* Tasks to carry out:
- A) Answer these questions from the PhlF promoter page:
(i) Which two ribosome binding sites were used with the promoter to drive GFP expression?
(ii) Which plasmid backbone held the repressor constructs in Figure 2?
(iii) At what IPTG concentration were the cells grown overnight?
- B) Edit the stretch of the PhlF promoter page from "Part:BBa_K1725000" through "R0040 or K1725020." so that "GFP" is replaced by "green fluorescent protein".

* Passage shown:
--- START ---

Part:BBa_K1725000

PhlF repressible promoter

Sequence and Features

This promoter was characterised by using it to drive expression of GFP with two different Ribosome Binding Sites, BBa_B0032 in E5501 and BBa_B0034 in I13500.

GFP fluorescence of K1725001 (K1725000.I13500), K1725002 (K1725000.E5501), K1725021 (SrpR repressible promoter.I13500), K1725022 (SrpR repressible promoter.E5501), K1725082 (TetR repressible promoter.I13500), and E5504 (TetR repressible promoter.E5501) with plasmid backbone pSB3K3 was measured to compare the relative strengths of promoters K1725000 and K1725020 (SrpR repressible promoter) to a promoter already well documented in the registry, R0040 (TetR repressible promoter). Figure 1 the fluorescence scan image and a graph of approximate molecules of GFP per cell. These results indicated that K1725000 is a significantly stronger promoter than R0040 or K1725020.

Figure 1. All constructs with pSB3K3 plasmid backbone, in DH5α cells. Replicates of constructs and controls from three colonies, under the same conditions. Mean and standard deviation of replicates were calculated to give value and error bars.

K1725000 driven expression is repressed by K1725040 (phlF encoding PhlF repressor) as shown in Figure 2. K1725042 is K1725040 driven by the lacI regulated promoter K1725080. Our control was K1725083 (the Tet repressor C0040 also driven by K1725080) and K1725082 (the TetR repressible promoter R0040 driving expression of I13500).

Figure 2. Repressor constructs in pSB1C3 backbone; promoter driving GFP constructs in pSB3K3 backbone. Cells were grown overnight in 100μM IPTG, to induce expression of the repressor proteins. Three replicates of the sample were diluted and tested under the same conditions for each sample. Mean and standard deviation of replicates were calculated to give value and error bars.

--- END ---

* Information:

--- START ---

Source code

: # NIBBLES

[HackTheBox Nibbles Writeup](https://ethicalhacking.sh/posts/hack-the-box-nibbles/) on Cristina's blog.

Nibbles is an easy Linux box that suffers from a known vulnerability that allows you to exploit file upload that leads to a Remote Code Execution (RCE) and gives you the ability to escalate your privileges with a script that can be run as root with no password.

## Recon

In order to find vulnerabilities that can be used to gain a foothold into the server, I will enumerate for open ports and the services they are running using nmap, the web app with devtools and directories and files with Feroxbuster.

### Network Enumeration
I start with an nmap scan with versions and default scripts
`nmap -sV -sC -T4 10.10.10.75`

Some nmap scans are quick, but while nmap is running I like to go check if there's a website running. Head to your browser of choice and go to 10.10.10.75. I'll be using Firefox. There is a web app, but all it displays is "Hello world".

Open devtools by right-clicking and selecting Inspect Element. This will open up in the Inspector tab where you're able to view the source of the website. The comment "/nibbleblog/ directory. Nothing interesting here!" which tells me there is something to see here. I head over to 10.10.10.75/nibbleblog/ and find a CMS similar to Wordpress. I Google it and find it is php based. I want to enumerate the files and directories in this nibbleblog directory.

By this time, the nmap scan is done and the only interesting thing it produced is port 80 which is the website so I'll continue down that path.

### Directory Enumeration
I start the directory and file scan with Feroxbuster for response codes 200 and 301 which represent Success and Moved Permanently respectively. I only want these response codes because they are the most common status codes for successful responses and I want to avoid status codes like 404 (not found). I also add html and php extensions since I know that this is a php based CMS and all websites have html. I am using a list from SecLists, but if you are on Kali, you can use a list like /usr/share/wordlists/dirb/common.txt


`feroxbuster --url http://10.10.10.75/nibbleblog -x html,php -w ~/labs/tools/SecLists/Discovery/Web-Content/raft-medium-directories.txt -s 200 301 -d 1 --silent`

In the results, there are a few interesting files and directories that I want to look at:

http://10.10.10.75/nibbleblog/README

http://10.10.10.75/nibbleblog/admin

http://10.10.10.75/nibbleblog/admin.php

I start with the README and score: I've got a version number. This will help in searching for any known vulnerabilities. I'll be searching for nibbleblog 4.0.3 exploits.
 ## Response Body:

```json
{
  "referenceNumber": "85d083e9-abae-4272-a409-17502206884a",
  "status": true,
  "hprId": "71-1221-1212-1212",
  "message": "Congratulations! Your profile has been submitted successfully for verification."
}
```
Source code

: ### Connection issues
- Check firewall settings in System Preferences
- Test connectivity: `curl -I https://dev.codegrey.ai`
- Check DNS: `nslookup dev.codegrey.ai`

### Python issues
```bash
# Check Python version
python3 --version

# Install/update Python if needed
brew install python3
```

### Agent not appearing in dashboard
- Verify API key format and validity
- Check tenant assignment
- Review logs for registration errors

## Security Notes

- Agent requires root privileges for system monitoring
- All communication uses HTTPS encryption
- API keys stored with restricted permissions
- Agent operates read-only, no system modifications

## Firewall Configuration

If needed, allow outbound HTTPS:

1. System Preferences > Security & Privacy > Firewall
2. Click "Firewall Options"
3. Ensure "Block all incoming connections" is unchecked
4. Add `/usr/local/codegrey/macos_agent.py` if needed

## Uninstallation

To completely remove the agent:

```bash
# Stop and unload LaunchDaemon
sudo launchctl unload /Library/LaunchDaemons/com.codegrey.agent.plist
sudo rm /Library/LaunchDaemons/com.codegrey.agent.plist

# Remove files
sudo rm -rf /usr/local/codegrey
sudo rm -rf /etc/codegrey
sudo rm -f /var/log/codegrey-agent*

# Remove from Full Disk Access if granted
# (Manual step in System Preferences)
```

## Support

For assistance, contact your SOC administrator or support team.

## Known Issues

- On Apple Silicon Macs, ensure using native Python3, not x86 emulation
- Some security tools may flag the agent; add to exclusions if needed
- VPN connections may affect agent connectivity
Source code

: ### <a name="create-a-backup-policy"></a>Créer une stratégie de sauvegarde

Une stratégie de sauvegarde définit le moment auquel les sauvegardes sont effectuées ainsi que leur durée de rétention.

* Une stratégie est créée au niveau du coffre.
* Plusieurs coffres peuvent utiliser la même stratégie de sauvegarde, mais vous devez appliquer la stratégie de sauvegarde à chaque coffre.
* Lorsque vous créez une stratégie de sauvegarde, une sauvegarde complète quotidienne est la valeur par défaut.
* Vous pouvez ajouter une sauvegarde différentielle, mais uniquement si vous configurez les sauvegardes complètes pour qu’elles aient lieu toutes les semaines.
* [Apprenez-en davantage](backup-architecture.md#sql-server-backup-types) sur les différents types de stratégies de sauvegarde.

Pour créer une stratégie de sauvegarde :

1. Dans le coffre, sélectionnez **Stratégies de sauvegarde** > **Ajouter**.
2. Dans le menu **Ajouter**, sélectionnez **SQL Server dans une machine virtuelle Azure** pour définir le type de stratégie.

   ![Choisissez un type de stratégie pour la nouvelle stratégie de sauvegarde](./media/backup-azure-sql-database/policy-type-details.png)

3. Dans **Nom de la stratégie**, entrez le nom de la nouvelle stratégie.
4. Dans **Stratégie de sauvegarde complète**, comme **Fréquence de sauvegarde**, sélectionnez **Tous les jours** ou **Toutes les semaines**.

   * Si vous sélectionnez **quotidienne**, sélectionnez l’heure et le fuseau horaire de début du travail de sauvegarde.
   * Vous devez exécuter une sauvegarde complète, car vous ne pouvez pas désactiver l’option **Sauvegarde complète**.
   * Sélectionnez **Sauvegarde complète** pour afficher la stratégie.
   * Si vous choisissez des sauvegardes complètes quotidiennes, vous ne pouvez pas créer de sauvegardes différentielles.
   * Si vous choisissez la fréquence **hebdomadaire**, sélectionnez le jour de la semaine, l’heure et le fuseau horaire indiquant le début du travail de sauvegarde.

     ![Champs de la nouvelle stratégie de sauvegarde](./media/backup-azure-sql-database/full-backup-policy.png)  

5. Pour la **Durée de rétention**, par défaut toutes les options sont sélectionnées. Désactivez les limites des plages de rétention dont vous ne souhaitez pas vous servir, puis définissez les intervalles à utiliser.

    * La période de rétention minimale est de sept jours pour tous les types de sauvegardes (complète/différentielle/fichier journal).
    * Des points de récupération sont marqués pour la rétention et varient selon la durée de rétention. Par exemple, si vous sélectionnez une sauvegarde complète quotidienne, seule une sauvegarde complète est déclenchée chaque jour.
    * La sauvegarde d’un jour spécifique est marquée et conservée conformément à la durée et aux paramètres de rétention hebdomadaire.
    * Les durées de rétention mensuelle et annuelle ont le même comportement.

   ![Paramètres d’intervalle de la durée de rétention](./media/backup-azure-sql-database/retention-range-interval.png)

--- END ---

* Your responses:
- A)
(i) BBa_B0032 and BBa_B0034
(ii) pSB1C3
(iii) 100μM

- B)
Part:BBa_K1725000

PhlF repressible promoter

Sequence and Features

This promoter was characterised by using it to drive expression of green fluorescent protein with two different Ribosome Binding Sites, BBa_B0032 in E5501 and BBa_B0034 in I13500.

green fluorescent protein fluorescence of K1725001 (K1725000.I13500), K1725002 (K1725000.E5501), K1725021 (SrpR repressible promoter.I13500), K1725022 (SrpR repressible promoter.E5501), K1725082 (TetR repressible promoter.I13500), and E5504 (TetR repressible promoter.E5501) with plasmid backbone pSB3K3 was measured to compare the relative strengths of promoters K1725000 and K1725020 (SrpR repressible promoter) to a promoter already well documented in the registry, R0040 (TetR repressible promoter). Figure 1 the fluorescence scan image and a graph of approximate molecules of green fluorescent protein per cell. These results indicated that K1725000 is a significantly stronger promoter than R0040 or K1725020.